#### EXCERPT:

<<<<

Reni introduces Vic to Ricardo Diaz (Luis Guzmán), a drug baron who seeks to take over the Mendez brothers' operations and employs Vic and Lance for several jobs. However, Armando and Diego grow distrustful of them, and eventually make an attempt on their lives after Martinez exposes their lie. After escaping the Mendezes' trap, Vic works with Diaz to bankrupt them as revenge. The Mendez brothers retaliate by kidnapping Louise and Lance, leading to Vic assaulting their mansion and killing Armando, though he fails to rescue Louise, who dies from injuries she received while in captivity.

Swearing revenge against both Diego and Martinez, Vic works alongside Diaz and Phil one final time to track them down and steal an army chopper from Fort Baxter. Using the chopper, Vic assaults Martinez and Diego's hideout, taking down their henchmen and killing both men on the rooftop. After Lance arrives too late to assist, he tries to persuade Vic into taking part in another drug deal that he plans to set up. Vic firmly stands his ground and states that he has no interest in drugs anymore. Lance accepts Vic's choice and the two brothers leave Vice City to give Pete money for his medication.

>>>>

#### REQUIRED ACTION A:
List every character the plot summary says dies.
#### REQUIRED ACTION B:
In the plot summary, where does Vic steal the army chopper from?

#### INFORMATION SUPPLIED:
<<<<

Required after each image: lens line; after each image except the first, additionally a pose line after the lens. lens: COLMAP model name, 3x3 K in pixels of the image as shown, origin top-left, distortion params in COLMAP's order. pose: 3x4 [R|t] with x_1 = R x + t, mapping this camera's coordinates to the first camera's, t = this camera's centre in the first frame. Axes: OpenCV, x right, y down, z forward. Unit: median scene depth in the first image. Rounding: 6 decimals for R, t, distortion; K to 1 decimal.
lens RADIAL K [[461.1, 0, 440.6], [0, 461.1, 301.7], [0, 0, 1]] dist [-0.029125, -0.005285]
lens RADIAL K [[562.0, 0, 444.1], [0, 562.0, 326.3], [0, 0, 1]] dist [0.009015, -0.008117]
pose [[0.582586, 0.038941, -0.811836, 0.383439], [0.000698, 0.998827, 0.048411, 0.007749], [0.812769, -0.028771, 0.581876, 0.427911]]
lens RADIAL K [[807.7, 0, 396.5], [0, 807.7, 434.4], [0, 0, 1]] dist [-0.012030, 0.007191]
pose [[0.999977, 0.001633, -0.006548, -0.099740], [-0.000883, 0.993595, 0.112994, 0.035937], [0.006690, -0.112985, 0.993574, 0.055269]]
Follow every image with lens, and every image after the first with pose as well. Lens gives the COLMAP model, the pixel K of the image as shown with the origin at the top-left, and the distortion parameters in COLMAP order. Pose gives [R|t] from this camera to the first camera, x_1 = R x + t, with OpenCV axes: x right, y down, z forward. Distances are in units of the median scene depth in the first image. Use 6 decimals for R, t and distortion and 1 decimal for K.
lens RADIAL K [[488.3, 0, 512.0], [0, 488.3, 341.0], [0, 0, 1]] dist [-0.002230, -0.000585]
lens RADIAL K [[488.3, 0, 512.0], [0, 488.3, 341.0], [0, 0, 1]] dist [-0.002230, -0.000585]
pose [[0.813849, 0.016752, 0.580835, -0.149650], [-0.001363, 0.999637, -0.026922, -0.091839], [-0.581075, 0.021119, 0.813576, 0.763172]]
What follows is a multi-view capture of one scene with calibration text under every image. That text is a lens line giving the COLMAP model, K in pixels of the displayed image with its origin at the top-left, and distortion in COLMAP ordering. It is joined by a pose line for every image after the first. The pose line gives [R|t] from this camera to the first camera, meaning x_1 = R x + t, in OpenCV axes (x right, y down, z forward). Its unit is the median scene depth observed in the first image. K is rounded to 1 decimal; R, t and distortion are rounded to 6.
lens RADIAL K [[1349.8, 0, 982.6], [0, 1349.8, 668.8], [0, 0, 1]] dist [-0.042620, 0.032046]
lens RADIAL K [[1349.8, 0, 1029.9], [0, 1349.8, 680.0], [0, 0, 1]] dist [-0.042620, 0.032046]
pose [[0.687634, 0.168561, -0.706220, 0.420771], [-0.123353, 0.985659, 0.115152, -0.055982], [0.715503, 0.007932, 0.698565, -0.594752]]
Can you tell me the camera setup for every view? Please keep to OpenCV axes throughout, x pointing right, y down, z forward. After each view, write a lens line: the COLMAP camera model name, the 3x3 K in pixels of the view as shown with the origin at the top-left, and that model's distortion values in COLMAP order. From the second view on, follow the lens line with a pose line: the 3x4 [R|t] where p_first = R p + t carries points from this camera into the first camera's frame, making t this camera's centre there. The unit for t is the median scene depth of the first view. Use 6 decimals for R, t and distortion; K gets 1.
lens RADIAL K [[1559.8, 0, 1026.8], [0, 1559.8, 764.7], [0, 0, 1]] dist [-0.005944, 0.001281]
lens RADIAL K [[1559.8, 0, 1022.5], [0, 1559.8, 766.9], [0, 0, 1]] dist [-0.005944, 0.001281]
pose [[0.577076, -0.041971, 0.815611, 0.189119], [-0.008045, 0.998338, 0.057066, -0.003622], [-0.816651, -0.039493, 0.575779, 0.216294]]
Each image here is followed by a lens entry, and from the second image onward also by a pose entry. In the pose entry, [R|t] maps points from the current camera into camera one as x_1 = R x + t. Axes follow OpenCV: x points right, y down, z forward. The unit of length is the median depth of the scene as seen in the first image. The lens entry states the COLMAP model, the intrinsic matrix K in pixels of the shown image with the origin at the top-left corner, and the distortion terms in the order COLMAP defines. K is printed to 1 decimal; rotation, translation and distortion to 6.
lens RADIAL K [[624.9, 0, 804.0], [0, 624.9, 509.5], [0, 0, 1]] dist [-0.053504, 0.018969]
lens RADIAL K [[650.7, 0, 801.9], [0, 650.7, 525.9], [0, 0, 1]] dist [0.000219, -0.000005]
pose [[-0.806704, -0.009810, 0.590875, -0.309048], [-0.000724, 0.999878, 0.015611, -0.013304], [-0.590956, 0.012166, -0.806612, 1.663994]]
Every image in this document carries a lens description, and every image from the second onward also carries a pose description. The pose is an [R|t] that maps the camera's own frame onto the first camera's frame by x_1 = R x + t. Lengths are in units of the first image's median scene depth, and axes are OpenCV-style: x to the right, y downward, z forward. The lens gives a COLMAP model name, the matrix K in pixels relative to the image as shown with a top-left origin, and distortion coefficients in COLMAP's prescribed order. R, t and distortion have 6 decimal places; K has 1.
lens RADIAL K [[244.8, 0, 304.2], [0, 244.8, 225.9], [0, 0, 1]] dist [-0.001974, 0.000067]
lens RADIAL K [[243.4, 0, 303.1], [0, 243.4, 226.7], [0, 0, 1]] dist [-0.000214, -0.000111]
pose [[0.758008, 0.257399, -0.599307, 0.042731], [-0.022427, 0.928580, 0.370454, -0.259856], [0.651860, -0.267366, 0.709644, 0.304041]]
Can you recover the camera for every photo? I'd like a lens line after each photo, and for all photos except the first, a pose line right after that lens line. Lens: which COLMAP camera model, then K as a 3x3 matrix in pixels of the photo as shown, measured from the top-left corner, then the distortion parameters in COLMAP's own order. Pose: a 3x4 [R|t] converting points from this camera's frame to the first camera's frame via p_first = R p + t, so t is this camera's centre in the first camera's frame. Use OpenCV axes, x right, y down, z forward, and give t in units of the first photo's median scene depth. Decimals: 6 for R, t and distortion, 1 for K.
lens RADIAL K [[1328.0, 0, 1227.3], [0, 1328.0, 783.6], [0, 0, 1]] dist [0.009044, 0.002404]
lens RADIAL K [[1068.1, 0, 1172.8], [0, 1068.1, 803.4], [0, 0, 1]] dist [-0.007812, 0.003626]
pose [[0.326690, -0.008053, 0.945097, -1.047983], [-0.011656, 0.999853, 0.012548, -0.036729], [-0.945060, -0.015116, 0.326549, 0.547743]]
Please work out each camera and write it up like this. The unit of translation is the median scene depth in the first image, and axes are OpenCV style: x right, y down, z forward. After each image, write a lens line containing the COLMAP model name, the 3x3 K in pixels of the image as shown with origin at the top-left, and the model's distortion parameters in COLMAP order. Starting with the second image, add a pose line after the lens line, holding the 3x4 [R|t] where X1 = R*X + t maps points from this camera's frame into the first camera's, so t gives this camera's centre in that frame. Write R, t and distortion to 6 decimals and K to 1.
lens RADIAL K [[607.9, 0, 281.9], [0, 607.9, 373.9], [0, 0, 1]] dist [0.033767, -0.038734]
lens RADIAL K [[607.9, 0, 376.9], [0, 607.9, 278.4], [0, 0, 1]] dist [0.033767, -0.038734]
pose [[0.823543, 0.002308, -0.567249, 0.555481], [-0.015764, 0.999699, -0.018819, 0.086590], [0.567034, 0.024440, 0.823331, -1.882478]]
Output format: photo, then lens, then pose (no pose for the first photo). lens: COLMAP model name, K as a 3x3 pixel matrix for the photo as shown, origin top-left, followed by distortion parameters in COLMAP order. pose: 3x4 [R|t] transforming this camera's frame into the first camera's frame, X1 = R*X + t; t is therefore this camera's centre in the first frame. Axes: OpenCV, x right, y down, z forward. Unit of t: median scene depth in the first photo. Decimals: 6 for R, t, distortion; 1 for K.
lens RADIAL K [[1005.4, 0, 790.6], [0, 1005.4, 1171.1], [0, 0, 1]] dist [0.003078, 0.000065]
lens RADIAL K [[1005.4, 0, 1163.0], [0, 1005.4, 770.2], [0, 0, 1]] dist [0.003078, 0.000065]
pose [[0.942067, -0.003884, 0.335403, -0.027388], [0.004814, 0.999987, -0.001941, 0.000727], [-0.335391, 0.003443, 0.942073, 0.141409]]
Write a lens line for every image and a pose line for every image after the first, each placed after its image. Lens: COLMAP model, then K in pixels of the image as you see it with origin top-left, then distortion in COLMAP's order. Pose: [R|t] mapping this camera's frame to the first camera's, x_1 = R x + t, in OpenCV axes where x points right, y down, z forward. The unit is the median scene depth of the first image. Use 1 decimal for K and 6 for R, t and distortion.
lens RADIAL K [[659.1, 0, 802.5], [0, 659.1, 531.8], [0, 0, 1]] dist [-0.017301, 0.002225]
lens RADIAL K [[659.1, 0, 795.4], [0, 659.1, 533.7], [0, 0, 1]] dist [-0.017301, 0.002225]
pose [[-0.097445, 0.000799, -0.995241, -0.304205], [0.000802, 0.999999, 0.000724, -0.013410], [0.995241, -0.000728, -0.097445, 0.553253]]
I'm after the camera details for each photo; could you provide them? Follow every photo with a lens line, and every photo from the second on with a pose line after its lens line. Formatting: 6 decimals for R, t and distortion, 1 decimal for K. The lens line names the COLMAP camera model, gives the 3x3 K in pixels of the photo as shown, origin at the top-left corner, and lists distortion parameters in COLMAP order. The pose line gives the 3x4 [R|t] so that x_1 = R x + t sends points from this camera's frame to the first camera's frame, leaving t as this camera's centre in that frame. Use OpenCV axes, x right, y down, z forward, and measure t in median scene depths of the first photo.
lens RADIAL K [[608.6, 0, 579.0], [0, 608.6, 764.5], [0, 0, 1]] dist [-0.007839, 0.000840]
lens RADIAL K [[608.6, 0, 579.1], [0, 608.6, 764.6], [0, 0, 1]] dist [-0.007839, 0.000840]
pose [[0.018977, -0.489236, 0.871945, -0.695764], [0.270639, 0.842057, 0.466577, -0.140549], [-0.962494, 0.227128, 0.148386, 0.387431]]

>>>>

#### RESPONSE A:
Armando, Louise, Martinez, Diego

#### RESPONSE B:
Fort Baxter